Count the lines in the items below that contain the string "closest" and reply with that number alone. Treat uppercase and lowercase as different.
++++++++
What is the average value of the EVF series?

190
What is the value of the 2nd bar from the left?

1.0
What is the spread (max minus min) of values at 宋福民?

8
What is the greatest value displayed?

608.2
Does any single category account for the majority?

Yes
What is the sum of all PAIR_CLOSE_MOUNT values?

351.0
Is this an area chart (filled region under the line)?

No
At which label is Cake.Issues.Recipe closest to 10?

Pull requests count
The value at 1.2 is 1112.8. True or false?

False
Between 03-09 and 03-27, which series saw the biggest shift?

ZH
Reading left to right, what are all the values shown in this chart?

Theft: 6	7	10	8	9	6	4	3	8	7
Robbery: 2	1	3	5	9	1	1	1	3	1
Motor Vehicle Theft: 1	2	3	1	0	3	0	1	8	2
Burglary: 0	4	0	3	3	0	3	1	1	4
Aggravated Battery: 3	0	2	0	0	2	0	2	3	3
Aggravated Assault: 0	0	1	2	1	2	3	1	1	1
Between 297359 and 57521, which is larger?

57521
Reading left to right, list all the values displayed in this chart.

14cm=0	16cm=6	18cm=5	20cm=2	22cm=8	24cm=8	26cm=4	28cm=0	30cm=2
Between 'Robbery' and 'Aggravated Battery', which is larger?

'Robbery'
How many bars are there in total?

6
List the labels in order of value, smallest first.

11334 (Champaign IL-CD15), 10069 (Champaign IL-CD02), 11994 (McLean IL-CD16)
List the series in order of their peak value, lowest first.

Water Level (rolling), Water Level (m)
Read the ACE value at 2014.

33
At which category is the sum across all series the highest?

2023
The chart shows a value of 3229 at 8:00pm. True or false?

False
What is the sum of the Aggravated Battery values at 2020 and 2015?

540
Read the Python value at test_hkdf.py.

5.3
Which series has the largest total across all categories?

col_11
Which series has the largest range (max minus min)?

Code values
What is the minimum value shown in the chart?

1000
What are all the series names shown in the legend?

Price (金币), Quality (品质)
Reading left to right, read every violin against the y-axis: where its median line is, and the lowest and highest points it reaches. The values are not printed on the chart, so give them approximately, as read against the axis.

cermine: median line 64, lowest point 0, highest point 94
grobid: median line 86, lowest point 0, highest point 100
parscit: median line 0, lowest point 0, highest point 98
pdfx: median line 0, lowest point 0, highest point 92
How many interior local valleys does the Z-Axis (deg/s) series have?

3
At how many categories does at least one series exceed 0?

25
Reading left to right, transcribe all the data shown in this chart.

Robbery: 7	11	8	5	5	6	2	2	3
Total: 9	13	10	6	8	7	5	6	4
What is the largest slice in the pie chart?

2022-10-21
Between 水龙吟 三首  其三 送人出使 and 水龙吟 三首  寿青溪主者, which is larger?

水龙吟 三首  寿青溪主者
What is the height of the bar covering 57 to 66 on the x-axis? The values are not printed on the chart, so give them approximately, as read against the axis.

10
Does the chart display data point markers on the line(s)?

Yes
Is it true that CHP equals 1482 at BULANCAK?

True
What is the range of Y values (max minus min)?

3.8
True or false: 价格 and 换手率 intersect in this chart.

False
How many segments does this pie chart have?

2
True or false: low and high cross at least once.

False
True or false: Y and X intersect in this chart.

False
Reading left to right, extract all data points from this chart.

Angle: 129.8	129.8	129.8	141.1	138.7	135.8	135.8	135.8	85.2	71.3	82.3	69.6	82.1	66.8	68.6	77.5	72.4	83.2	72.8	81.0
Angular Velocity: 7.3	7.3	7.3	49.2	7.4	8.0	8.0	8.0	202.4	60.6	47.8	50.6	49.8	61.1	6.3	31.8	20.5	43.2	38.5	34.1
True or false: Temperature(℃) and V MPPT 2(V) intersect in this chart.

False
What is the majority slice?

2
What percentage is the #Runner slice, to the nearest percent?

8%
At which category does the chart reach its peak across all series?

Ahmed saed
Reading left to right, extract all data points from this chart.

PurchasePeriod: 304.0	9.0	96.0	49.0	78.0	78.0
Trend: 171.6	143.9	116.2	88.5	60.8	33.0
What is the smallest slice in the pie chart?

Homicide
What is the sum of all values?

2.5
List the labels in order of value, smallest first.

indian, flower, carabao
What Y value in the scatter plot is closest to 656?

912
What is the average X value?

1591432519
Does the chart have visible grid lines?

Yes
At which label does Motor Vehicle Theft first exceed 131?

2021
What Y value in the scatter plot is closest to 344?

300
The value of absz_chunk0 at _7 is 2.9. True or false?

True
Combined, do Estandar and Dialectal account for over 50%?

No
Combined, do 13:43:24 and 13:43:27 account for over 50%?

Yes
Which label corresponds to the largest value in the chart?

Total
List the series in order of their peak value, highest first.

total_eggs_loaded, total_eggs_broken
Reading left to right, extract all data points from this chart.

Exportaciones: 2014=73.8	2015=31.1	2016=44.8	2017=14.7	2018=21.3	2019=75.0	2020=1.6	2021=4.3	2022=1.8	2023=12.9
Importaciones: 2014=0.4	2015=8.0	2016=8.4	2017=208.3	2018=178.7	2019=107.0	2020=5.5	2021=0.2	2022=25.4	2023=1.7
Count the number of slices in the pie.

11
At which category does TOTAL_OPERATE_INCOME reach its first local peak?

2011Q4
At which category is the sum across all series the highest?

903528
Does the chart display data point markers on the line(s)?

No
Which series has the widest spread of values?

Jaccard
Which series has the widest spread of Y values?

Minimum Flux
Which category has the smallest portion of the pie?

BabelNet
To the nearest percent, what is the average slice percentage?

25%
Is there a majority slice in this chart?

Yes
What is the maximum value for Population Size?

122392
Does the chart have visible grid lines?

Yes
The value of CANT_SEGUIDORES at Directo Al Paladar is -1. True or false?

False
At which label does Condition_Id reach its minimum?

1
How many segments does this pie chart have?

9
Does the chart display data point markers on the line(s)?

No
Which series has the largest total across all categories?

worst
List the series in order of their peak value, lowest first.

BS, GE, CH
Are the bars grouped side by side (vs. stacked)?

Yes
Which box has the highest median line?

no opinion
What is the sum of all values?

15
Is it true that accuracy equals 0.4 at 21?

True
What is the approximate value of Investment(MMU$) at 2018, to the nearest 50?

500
++++++++
SOLUTION =
3